> Extract:
****************************************
308 Immune Selection by CTL is an Important Factor for Sequence Variation in HIV-1 Nef T. Harrer*, A. Goldwich, M. Schmitt, M. Bäuerle, S. Bergmann, M. Hamacher, J. R. Kalden, R. Müller, S. Kasten, T. Harrer Univ of Erlangen, Germany
Background: HIV-1-specific T-cells can select HIV-1 strains with escape mutations. However, it is still debated whether sequence variation in HIV-1-specific T-cell epitopes is predominantly caused by immune selection or by random mutational events. To investigate the influence of T-cell driven immune selection we analyzed in HIV-infected patients (pts) the occurrence of mutations in conserved epitopes in Nef.
Methods: Forty-three (43) HIV-1-infected pts were included in this study. Thirty-one (31) pts were on HAART and 12 without therapy. Proviral HIV-1 nef genes were analyzed by PCR-based sequencing from PBMC or PHA-stimulated PBMC. HLA class I typing was done by serologic standard assays and in a few pts also by genotypic analysis. Analysis of recognition of variant HIV strains by PBMC was performed by using synthetic peptides in a gamma-IFN ELISpot.
Results:The HLA A3 restricted nef epitope QVPLRMTYK (QK10) is a conserved CTL epitope within a functional domain of nef. It is overlapping with CTL epitopes restricted by HLA A11, B7 and B35. We observed aa substitutions within the QK10 epitope in 13 of the 43 pts. Ten (10) of these 13 pts with mutations were positive for at least 1 of the HLA A3, A11, B7, and B35 alleles (77%), whereas 3/13 (23%) were negative for these HLA alleles (p = 0.05). Of the 21/43 pts carrying at least 1 of the HLA A3, A11, B7, and B35 alleles 10 (47,6 %) showed mutations within the QK10 epitope in contrast to only 3 of the 22 HLA B A3/A11/B7/B35 negative pts (13,6%). Except for 1, all mutations strongly decreased recognition by QK10 specific CTL. A similar strong correlation between the occurrence of mutations within defined epitopes and the presence of the corresponding HLA alleles was found also for several other CTL epitopes such as the HLA B8 restricted epitope FLKEKGGL and the B7 restricted epitope FPVTPQVPL.
Conclusions: Our data strongly suggest that T-cells play an important role in the generation of sequence variation, at least in conserved functional important epitopes. Despite of the functional immune evasive properties of HIV nef, the immune system is able to select for mutations even in conserved sequence areas of nef, suggesting an important role of HIV-1 specific T-cells for the control of HIV-1.
****************************************
> Records provided:
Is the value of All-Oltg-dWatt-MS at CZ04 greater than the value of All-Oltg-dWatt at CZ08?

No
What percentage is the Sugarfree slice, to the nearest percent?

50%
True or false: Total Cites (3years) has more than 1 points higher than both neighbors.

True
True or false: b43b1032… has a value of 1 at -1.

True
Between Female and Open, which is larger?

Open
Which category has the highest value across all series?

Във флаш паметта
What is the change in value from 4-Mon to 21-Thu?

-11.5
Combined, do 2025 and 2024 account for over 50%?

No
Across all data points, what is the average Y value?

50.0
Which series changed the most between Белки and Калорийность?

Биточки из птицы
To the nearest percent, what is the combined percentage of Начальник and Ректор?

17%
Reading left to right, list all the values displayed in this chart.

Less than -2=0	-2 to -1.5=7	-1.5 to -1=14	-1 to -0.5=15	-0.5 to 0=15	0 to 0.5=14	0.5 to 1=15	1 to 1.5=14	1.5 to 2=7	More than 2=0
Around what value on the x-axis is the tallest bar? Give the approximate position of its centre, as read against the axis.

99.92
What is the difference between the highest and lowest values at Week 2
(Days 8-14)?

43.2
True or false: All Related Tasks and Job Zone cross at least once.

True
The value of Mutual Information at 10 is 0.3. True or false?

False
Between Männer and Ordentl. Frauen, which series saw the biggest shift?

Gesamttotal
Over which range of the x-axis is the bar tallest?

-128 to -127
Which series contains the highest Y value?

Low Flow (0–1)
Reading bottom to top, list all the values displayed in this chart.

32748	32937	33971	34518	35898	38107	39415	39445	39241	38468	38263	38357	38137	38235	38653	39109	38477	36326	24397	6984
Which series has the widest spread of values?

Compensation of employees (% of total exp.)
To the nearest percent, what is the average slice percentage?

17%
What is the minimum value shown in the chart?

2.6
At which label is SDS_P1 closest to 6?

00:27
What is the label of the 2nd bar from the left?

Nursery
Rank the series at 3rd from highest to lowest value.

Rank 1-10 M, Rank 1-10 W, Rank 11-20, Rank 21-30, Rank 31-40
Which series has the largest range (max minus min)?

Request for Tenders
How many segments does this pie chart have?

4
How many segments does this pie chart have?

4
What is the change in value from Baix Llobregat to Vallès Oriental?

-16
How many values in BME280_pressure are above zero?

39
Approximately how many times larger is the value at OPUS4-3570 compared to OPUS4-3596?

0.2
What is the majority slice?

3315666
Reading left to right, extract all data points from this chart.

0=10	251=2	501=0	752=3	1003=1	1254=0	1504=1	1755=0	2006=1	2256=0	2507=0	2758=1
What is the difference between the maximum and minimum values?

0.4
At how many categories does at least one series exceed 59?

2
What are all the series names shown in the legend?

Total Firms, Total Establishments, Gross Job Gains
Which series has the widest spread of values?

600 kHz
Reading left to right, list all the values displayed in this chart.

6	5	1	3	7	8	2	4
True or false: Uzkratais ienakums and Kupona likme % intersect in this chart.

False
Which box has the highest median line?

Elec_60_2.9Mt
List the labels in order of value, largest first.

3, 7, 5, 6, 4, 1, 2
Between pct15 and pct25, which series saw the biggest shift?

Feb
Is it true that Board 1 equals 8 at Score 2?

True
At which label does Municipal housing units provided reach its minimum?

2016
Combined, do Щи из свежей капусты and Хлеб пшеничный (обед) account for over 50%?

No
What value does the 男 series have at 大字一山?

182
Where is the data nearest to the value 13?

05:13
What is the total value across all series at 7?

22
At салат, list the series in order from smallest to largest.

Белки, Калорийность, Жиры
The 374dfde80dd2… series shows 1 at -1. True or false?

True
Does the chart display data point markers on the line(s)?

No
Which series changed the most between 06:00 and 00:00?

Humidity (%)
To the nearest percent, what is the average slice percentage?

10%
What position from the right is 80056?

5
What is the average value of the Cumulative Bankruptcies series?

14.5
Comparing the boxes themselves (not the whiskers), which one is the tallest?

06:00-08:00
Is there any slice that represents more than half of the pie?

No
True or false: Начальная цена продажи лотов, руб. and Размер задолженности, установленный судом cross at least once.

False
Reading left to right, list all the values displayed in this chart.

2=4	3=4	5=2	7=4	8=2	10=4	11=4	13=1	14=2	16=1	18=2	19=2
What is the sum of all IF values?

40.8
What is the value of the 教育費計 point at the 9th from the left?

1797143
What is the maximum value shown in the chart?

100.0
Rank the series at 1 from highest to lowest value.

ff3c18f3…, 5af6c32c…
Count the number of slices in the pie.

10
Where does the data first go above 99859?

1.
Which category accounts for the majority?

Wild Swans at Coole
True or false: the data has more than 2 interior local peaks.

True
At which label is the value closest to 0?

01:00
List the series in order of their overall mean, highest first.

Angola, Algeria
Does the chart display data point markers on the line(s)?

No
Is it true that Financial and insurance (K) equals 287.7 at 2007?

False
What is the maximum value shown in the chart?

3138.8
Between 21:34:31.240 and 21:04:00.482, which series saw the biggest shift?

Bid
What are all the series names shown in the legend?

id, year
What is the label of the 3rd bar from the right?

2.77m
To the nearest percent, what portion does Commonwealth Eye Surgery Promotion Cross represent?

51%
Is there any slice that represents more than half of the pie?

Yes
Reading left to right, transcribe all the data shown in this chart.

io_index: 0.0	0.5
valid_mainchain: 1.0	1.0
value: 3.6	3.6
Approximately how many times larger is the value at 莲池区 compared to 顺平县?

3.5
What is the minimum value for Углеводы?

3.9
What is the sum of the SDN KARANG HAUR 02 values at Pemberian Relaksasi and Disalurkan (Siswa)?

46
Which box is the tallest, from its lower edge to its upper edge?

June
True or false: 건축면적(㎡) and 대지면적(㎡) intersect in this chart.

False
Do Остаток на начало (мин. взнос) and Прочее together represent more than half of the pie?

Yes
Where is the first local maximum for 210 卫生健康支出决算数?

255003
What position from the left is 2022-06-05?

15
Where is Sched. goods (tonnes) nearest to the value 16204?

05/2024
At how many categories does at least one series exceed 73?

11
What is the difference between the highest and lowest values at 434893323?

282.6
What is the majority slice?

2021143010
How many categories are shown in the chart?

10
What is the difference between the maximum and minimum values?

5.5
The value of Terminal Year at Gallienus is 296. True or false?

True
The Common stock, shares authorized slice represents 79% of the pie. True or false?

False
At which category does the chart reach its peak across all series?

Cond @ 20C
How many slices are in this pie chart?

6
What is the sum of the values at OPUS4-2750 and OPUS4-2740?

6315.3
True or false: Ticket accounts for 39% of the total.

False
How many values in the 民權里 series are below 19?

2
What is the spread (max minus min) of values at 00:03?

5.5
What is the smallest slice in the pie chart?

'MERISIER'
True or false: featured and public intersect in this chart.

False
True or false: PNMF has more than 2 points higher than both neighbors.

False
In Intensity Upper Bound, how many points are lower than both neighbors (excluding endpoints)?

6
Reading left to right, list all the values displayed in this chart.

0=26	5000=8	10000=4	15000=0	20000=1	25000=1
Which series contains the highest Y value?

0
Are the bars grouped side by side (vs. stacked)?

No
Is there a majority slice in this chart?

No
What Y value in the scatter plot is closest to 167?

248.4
****************************************
> What this exercise asks:
A - Rewrite the HIV-1 Nef abstract starting with "Methods: Forty-three (43)" and going on through "a gamma-IFN ELISpot.", replacing "synthetic peptides" with "overlapping peptides".
B - Say whether each statement agrees with the HIV-1 Nef abstract, answering yes or no and quoting the words that decide it. (i) Thirty-one of the patients were on HAART. (ii) HLA class I typing was done only by genotypic analysis. (iii) Every mutation in the QK10 epitope strongly decreased recognition by QK10-specific CTL.

> Answers for the exercise:
A -
Methods: Forty-three (43) HIV-1-infected pts were included in this study. Thirty-one (31) pts were on HAART and 12 without therapy. Proviral HIV-1 nef genes were analyzed by PCR-based sequencing from PBMC or PHA-stimulated PBMC. HLA class I typing was done by serologic standard assays and in a few pts also by genotypic analysis. Analysis of recognition of variant HIV strains by PBMC was performed by using overlapping peptides in a gamma-IFN ELISpot.

B -
(i) Yes: "Thirty-one (31) pts were on HAART"
(ii) No: "HLA class I typing was done by serologic standard assays and in a few pts also by genotypic analysis"
(iii) No: "Except for 1, all mutations strongly decreased recognition by QK10 specific CTL"